Criada em 1986 e entrando em operações no ano de 1987, na época do prefeito Gilson Menezes, do PT que hoje é vice-prefeito pelo PSB, a ETCD surgiu na época de maior intervenção do poder público municipal nos transportes, quando este era gerido pelo PT – Partido dos Trabalhadores.
No final dos anos de 1980 e início dos anos de 1990, que foram criadas outras empresas públicas, como a EPT (Empresa de Transporte Público) de Santo André e a ETCSBC (empresa de Transportes Coletivos de São Bernardo do Campo). Além da criação das empresas operadoras municipais, as prefeituras petistas também fiscalização com maior rigor o sistema e se relacionavam de maneira diferente com as empresas particulares, que eram remuneradas não pela arrecadação tarifária, mas pelos serviços prestados e frota contratada.
Essa forma de remuneração se estendeu para outras cidades que já tinham empresas de transportes públicos, como na Capital Paulista, na gestão de Luíza Erundina, também do PT, em 1991, quando algumas linhas foram reformuladas e a cidade adotou uma nova padronização de visual dos ônibus. A padronização de pinturas também foi uma das marcas deste período.
Ao longo do tempo, a remuneração por serviços prestados acabou, da maneira que foi praticada e não por sua lógica em si, endividando os cofres e as empresas públicas.
Para a população não foi ruim, num primeiro momento, porque empresa de ônibus queria ganhar dinheiro, como sempre quis. Se a remuneração era por serviço prestado, então, elas prestavam serviços e até demais em algumas linhas, de uma forma que elas não fariam quando gerenciavam seus custos.

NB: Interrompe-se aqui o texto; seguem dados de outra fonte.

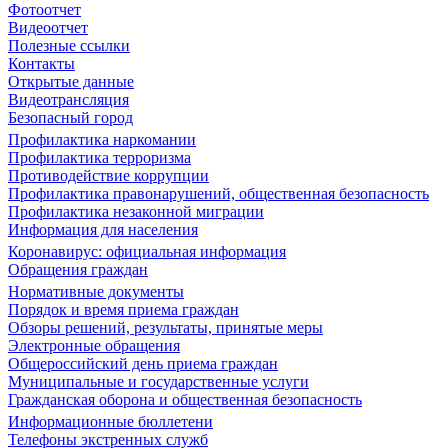
Фотоотчет
Видеоотчет
Полезные ссылки
Контакты
Открытые данные
Видеотрансляция
Безопасный город
Профилактика наркомании
Профилактика терроризма
Противодействие коррупции
Профилактика правонарушений, общественная безопасность
Профилактика незаконной миграции
Информация для населения
Коронавирус: официальная информация
Обращения граждан
Нормативные документы
Порядок и время приема граждан
Обзоры решений, результаты, принятые меры
Электронные обращения
Общероссийский день приема граждан
Муниципальные и государственные услуги
Гражданская оборона и общественная безопасность
Информационные бюллетени
Телефоны экстренных служб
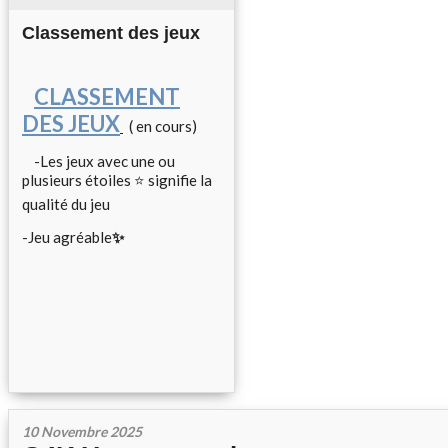
Classement des jeux
CLASSEMENT
DES JEUX
( en cours)
-Les jeux avec une ou
plusieurs étoiles ⭐ signifie la
qualité du jeu
-Jeu agréable
✨
10 Novembre 2025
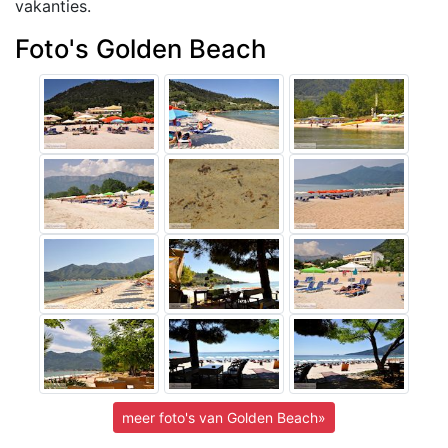
vakanties.
Foto's Golden Beach
meer foto's van Golden Beach»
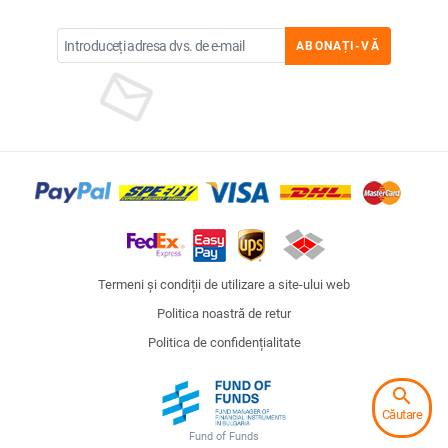
ABONAȚI-VĂ
Termeni și condiții de utilizare a site-ului web
Politica noastră de retur
Politica de confidențialitate
search
Căutare
Fund of Funds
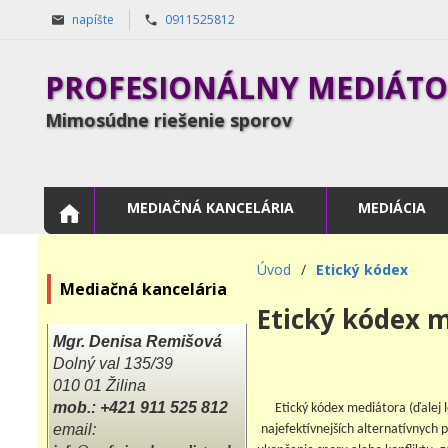
napíšte
0911525812
PROFESIONÁLNY MEDIÁTOR
Mimosúdne riešenie sporov
MEDIAČNÁ KANCELÁRIA
MEDIÁCIA
Úvod
/
Etický kódex
Mediačná kancelária
Etický kódex 
Mgr. Denisa Remišová
Dolný val 135/39
010 01 Žilina
mob.: +421 911 525 812
Etický kódex mediátora (ďalej 
email:
najefektívnejších alternatívnych 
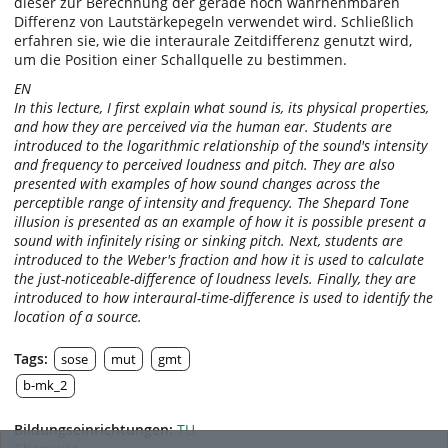
dieser zur Berechnung der gerade noch wahrnehmbaren
Differenz von Lautstärkepegeln verwendet wird. Schließlich
erfahren sie, wie die interaurale Zeitdifferenz genutzt wird,
um die Position einer Schallquelle zu bestimmen.
EN
In this lecture, I first explain what sound is, its physical properties,
and how they are perceived via the human ear. Students are
introduced to the logarithmic relationship of the sound's intensity
and frequency to perceived loudness and pitch. They are also
presented with examples of how sound changes across the
perceptible range of intensity and frequency. The Shepard Tone
illusion is presented as an example of how it is possible present a
sound with infinitely rising or sinking pitch. Next, students are
introduced to the Weber's fraction and how it is used to calculate
the just-noticeable-difference of loudness levels. Finally, they are
introduced to how interaural-time-difference is used to identify the
location of a source.
Tags:
sose
mut
gmt
b-mk_2
Bildungseinrichtungen:
TU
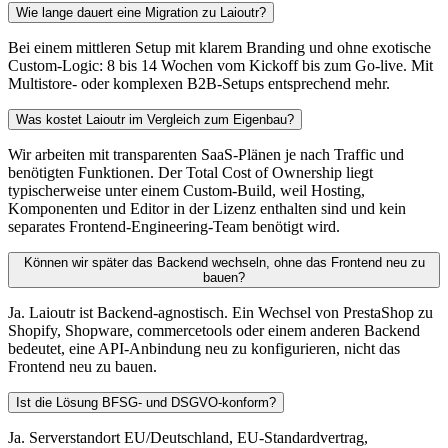
Wie lange dauert eine Migration zu Laioutr?
Bei einem mittleren Setup mit klarem Branding und ohne exotische
Custom-Logic: 8 bis 14 Wochen vom Kickoff bis zum Go-live. Mit
Multistore- oder komplexen B2B-Setups entsprechend mehr.
Was kostet Laioutr im Vergleich zum Eigenbau?
Wir arbeiten mit transparenten SaaS-Plänen je nach Traffic und
benötigten Funktionen. Der Total Cost of Ownership liegt
typischerweise unter einem Custom-Build, weil Hosting,
Komponenten und Editor in der Lizenz enthalten sind und kein
separates Frontend-Engineering-Team benötigt wird.
Können wir später das Backend wechseln, ohne das Frontend neu zu
bauen?
Ja. Laioutr ist Backend-agnostisch. Ein Wechsel von PrestaShop zu
Shopify, Shopware, commercetools oder einem anderen Backend
bedeutet, eine API-Anbindung neu zu konfigurieren, nicht das
Frontend neu zu bauen.
Ist die Lösung BFSG- und DSGVO-konform?
Ja. Serverstandort EU/Deutschland, EU-Standardvertrag,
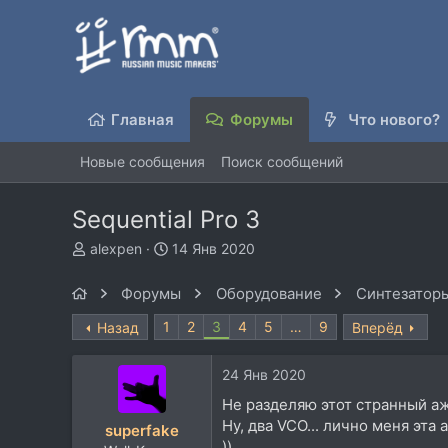
Главная
Форумы
Что нового?
Новые сообщения
Поиск сообщений
Sequential Pro 3
А
Д
alexpen
14 Янв 2020
в
а
т
т
Форумы
Оборудование
Синтезаторы
о
а
р
н
1
2
3
4
5
…
9
Назад
Вперёд
т
а
е
ч
24 Янв 2020
м
а
ы
л
Не разделяю этот странный аж
а
Ну, два VCO... лично меня эта
superfake
))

O que não foi tão ruim de início virou desastroso, pois o festival de ônibus em algumas linhas andando vazios desequilibrou o sistema como um todo.
As administrações seguintes, em quase todos os municípios, rompiam esta forma de remuneração.
O que é importante é separar a forma como foi aplicada a remuneração das empresas particulares no sistema chamado de “municipallizado” e a existência das empresas públicas.
Se a “municipalizaçlão” não se mostrou eficiente não significa que as empresas públicas não poderiam ser.
Elas tiveram um papel social grande e de desenvolvimento dos sistemas de transportes. Um exemplo foi a CMTC – Companhia Municipal de Transportes Coletivos. Sem ela, os transportes no Brasil não seriam os mesmos. Ela arcava investimentos em inovações de modelos e sistemas, que depois eram seguidos pela iniciativa privada, investia em tecnologias limpas de transportes, como trólebus, ônibus a gás metano, a GLP, isso numa época que a consciência ambiental não era como hoje.
Isso representava custos? Sem dúvida, mas havia retorno.
O que fez com que CMTC, EPT, ETSBC e agora ETCD entrassem para a história foram características comuns a todos os partidos políticos, e não apenas ao PT: irresponsabilidade e falta de respeito com o dinheiro público, com o eleitor, administrações falhas e os chamados cabidões de emprego.
Em vários lugares do mundo, como nos Estados Unidos e cidades européias, os ônibus são operados, e muito bem por vários anos, pelo poder público.
Assim, a ETCD, que fica na história, deixa a reflexão. O modelo de empresa pública não faria com que o Brasil estivesse anos a frente no quesito transportes se ele fosse colocado em prática como foi concebido no papel?
Adamo Bazani, jornalista da Rádio CBN, especializado em transportes.